# Maximum number of hours in a day? Pay period?



## Hambone (Jun 28, 2016)

I have some time off at my regular job coming up and I was curious about something. What is the maximum number of hours you have worked in a day and period? I am referring to prime now and restaurants. Is there a limit per day or week and how do you know if you have reached it?


----------



## enigmaquip (Sep 2, 2016)

From Sunday to Saturday you can get 40hrs.... In one day you can get 8 hrs, although people who work in 3hr warehouses have said they can get 9hrs in a day


----------



## Rodz (May 6, 2017)

Most I have worked 9 hours in a day my what starts late dla2
10-1
1-4
4-7

But now with everyone else from other wh seeing blocks probably lot more difficult to do.


----------



## Brandon Wilson (Aug 13, 2017)

I've got 9 hours a day numerous times.


----------



## oicu812 (Aug 29, 2016)

Market dependent. La area used to be 9. Now it's 8.


----------



## Michael - Cleveland (Jan 1, 2015)

CLEVELAND: Most I've done in a day is 9 hours.

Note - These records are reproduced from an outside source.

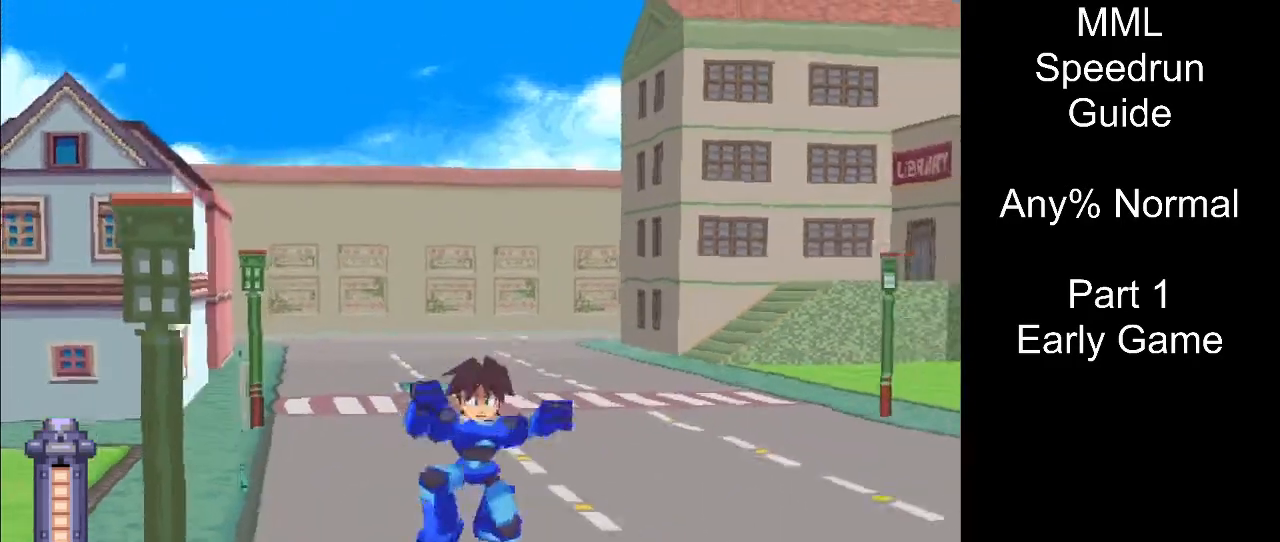
{"buttons": ["CROSS", "DPAD_DOWN", "DPAD_RIGHT"], "events": [[250, "CROSS", "up"], [500, "CROSS", "down"]]}
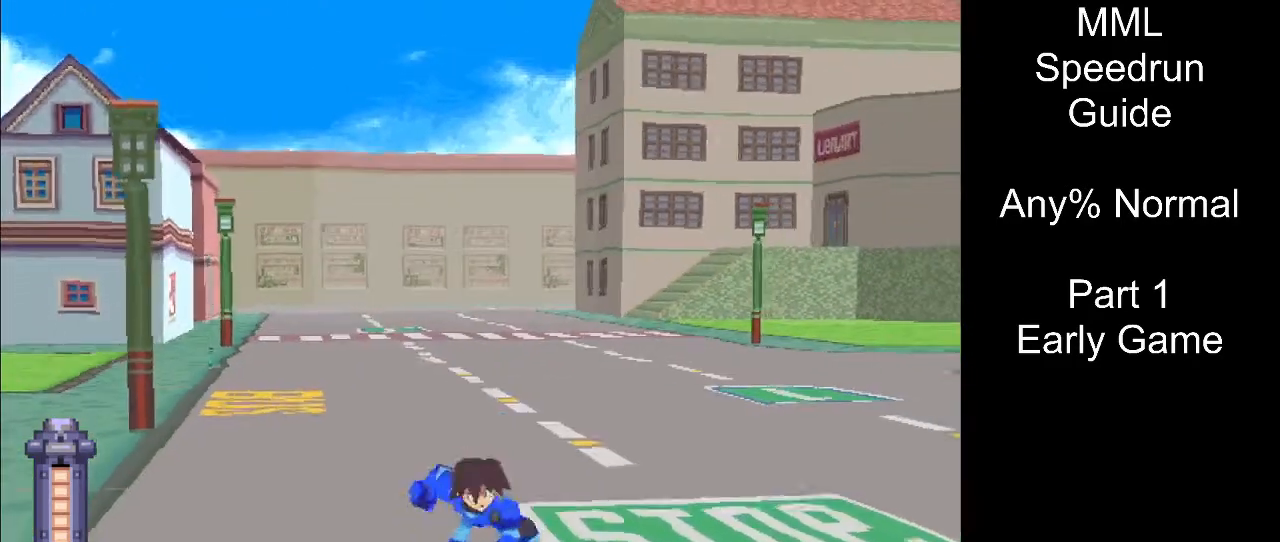
{"buttons": ["CROSS", "DPAD_DOWN", "DPAD_RIGHT"], "events": []}
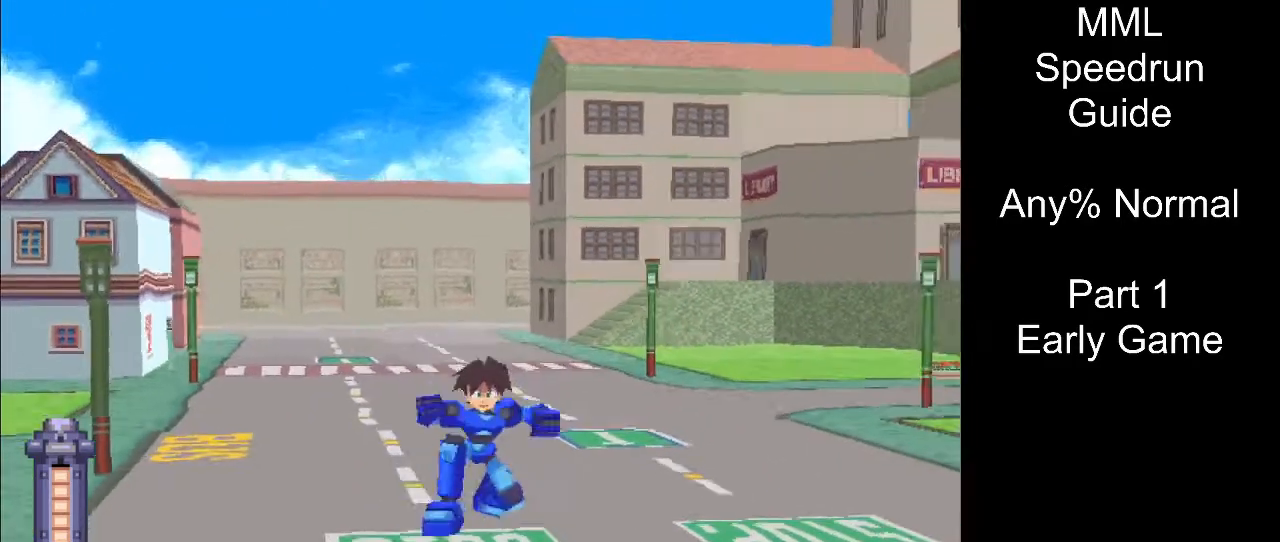
{"buttons": ["DPAD_DOWN", "DPAD_RIGHT"], "events": [[117, "CROSS", "up"]]}
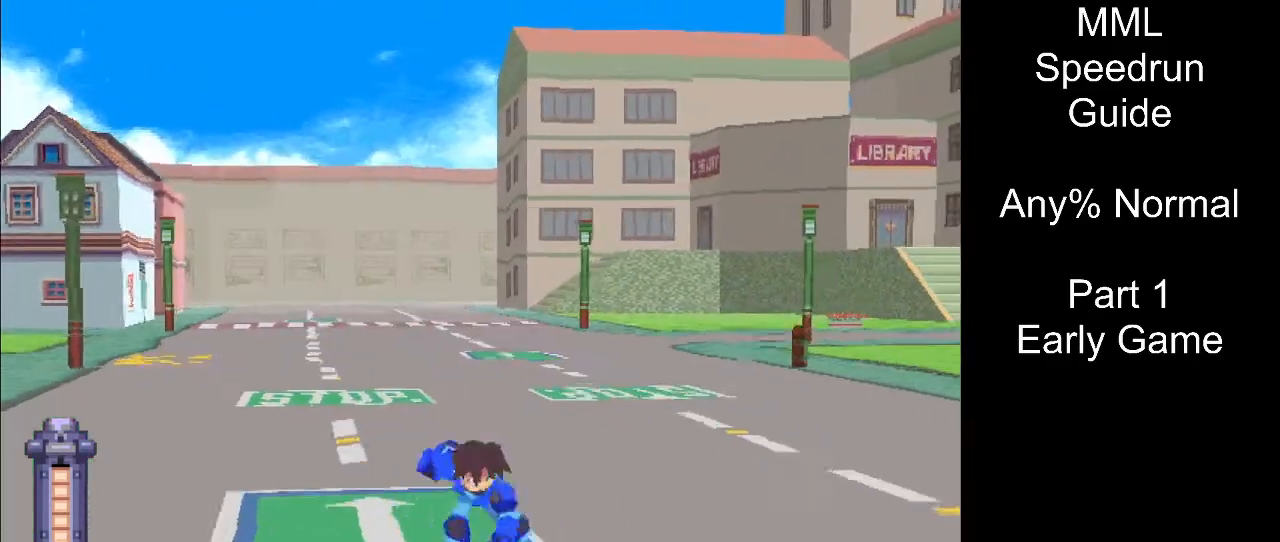
{"buttons": ["DPAD_DOWN", "DPAD_RIGHT"], "events": []}
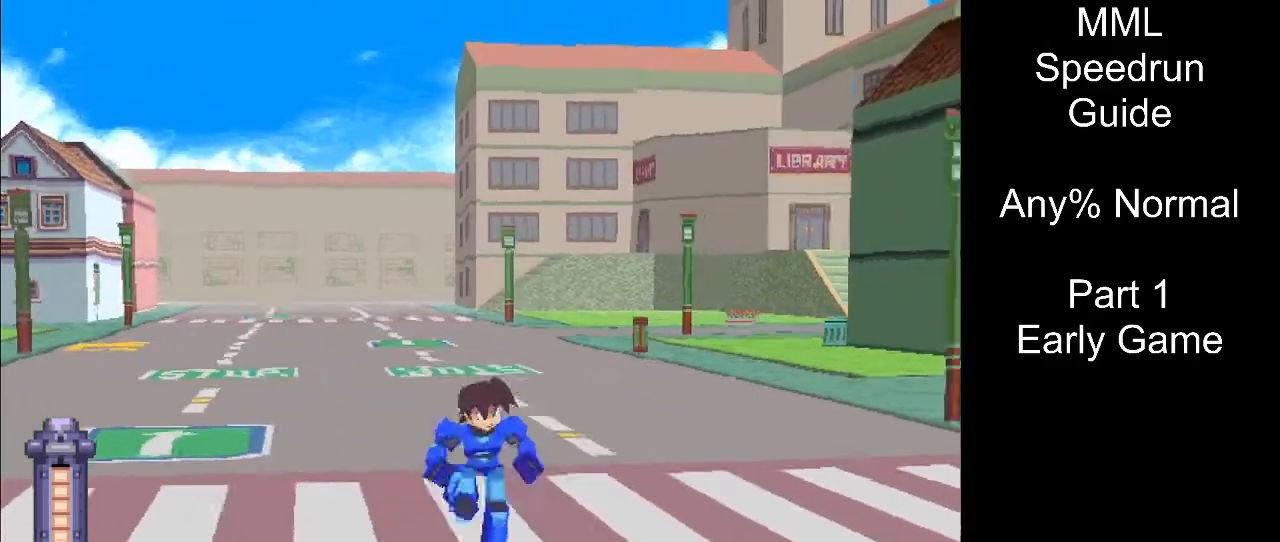
{"buttons": ["DPAD_UP"], "events": [[467, "DPAD_DOWN", "up"], [483, "DPAD_RIGHT", "up"], [483, "DPAD_UP", "down"]]}
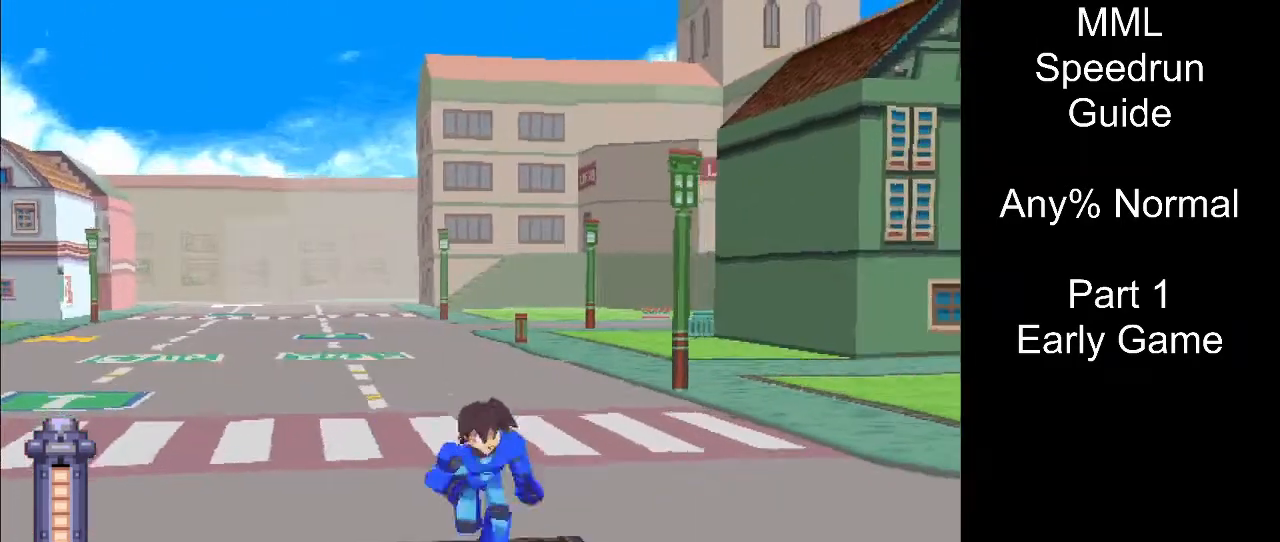
{"buttons": [], "events": [[100, "CIRCLE", "down"], [100, "DPAD_UP", "up"], [233, "CIRCLE", "up"], [283, "CIRCLE", "down"], [417, "CIRCLE", "up"]]}
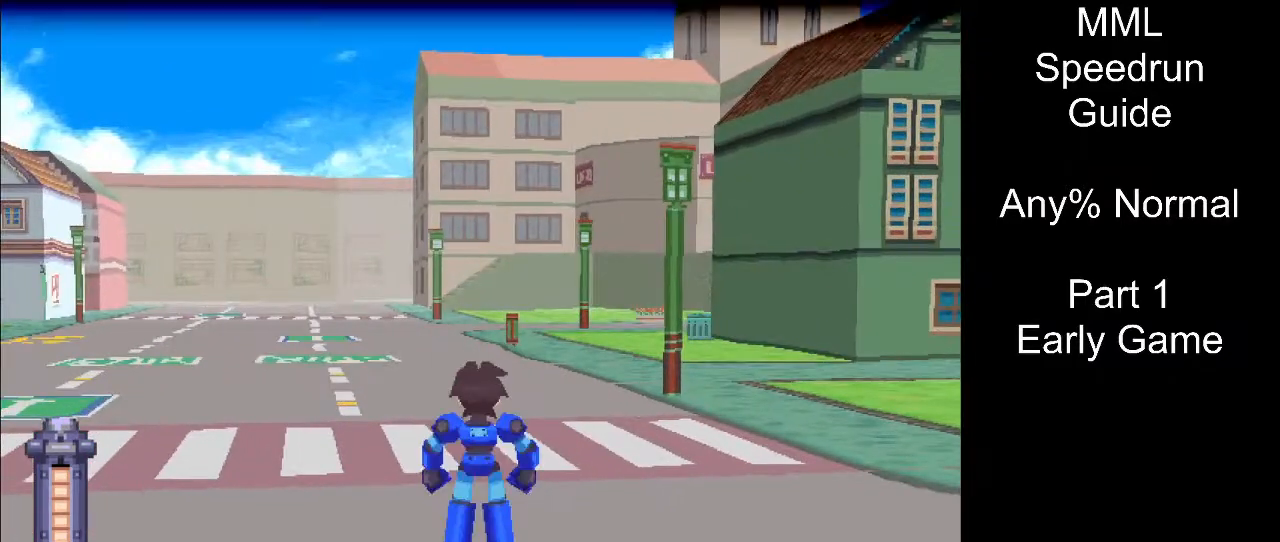
{"buttons": [], "events": []}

I've been 'capped' at 40 hrs in a Sun-Sat week.


----------



## crimson.snwbnny (Nov 24, 2016)

ive only been able to get 7 max daily. think logistics is harder to do then prime now. 
in san antonio the earliest morning blocks start at  8am
the lastest morning block ive seen 1030a-230p
then afternoon block i think start at 23op - 630p
pm blocks start at 445p

they all over lap. and the app wont give you offers that overlap with block you are working or have. which kinda sucks. because been times ive finished a 4 hour block in 2hrs or a 3hr in 1.5


----------